Available records Block Start

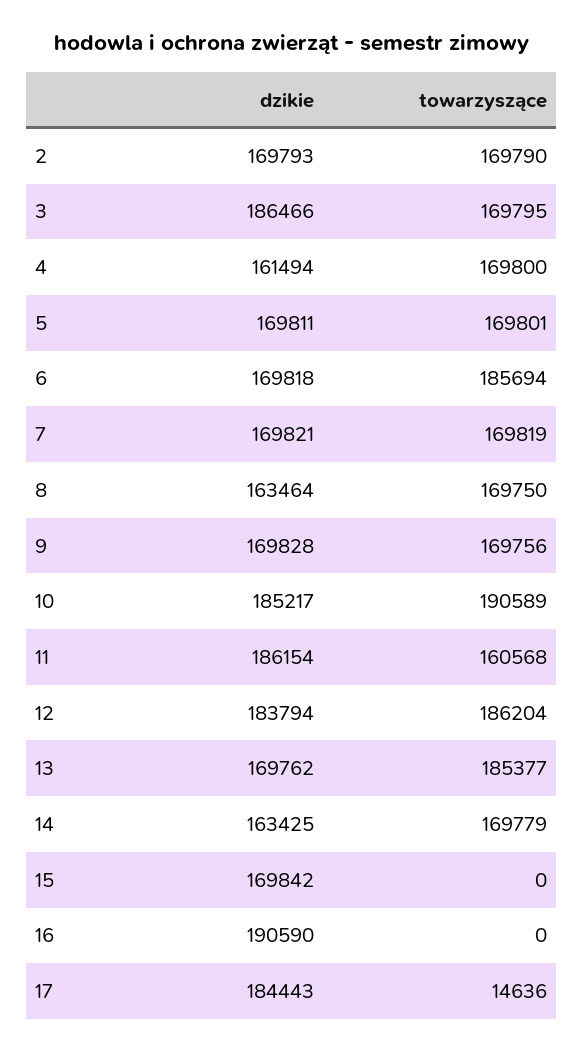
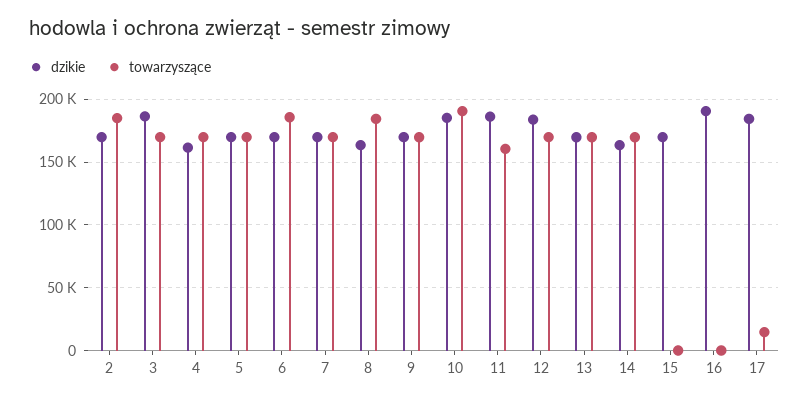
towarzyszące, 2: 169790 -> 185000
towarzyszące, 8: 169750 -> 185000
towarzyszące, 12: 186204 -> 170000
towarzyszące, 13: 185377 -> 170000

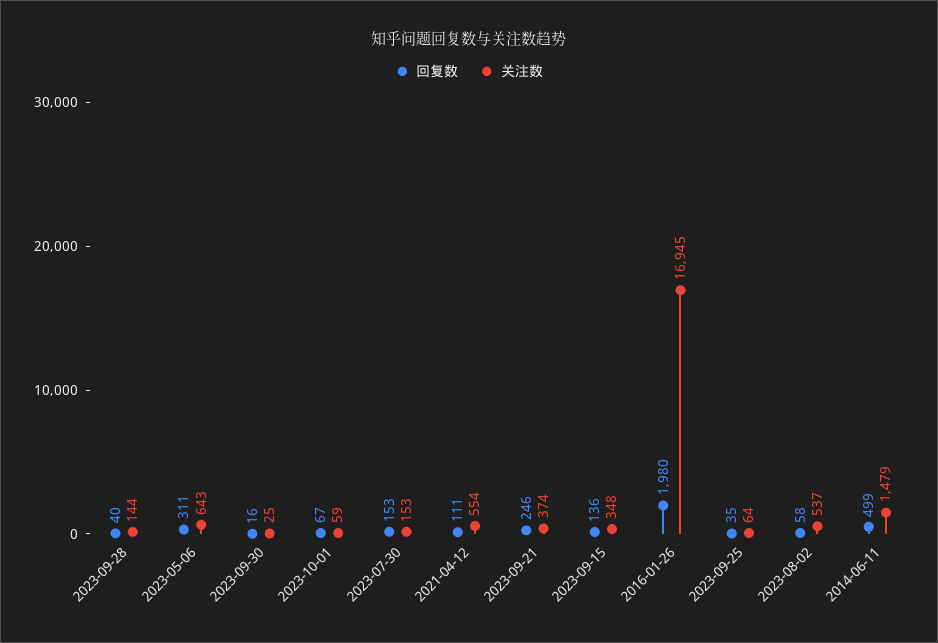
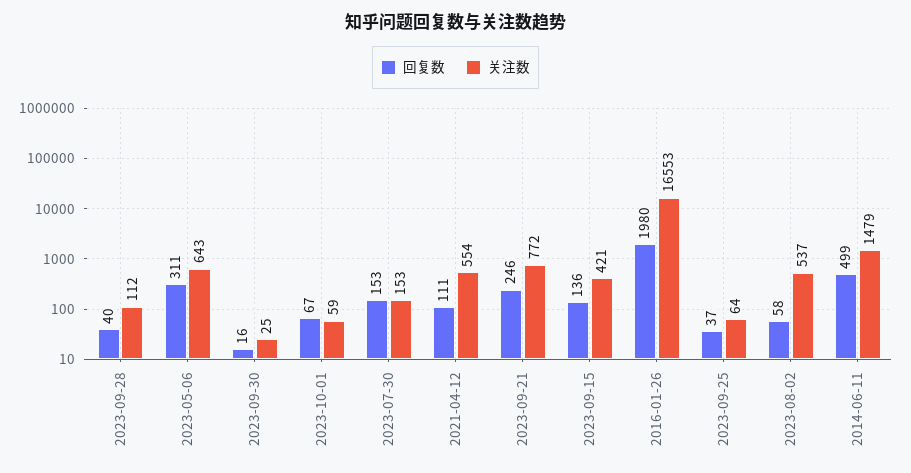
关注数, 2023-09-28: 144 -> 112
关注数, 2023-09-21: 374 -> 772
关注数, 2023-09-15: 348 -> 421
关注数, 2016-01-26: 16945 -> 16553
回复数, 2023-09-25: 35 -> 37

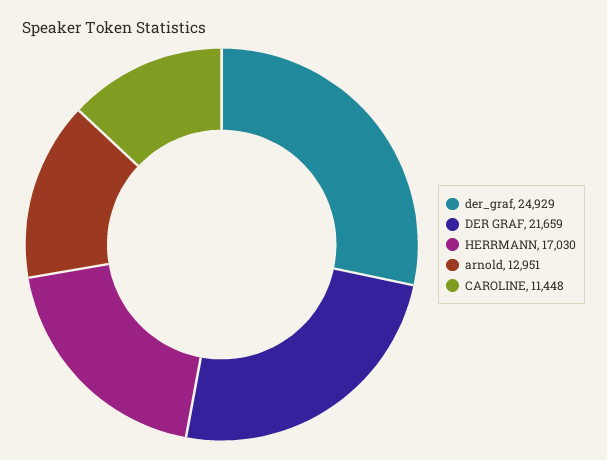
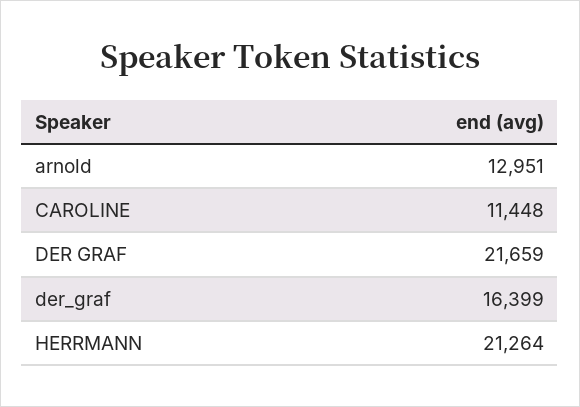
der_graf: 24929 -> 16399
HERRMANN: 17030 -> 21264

Available records Block End

Filter this listing and copy only the lines holding the word "towarzyszące".

towarzyszące, 2: 169790 -> 185000
towarzyszące, 8: 169750 -> 185000
towarzyszące, 12: 186204 -> 170000
towarzyszące, 13: 185377 -> 170000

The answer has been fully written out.